(Input material)
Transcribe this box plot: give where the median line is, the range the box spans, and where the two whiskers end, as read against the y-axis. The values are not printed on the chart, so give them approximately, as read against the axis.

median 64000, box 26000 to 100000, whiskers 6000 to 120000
(End Input material)
(Input material)
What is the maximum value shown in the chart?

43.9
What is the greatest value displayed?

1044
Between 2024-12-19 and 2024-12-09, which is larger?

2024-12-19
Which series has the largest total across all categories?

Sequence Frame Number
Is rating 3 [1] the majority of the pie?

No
(End Input material)
## Problem description
Reproduce the material verbatim, starting at the line that contains "Transcribe this box" and ending at the line that contains "median 64000, box", with both of those lines included.

## Output for this task
Transcribe this box plot: give where the median line is, the range the box spans, and where the two whiskers end, as read against the y-axis. The values are not printed on the chart, so give them approximately, as read against the axis.

median 64000, box 26000 to 100000, whiskers 6000 to 120000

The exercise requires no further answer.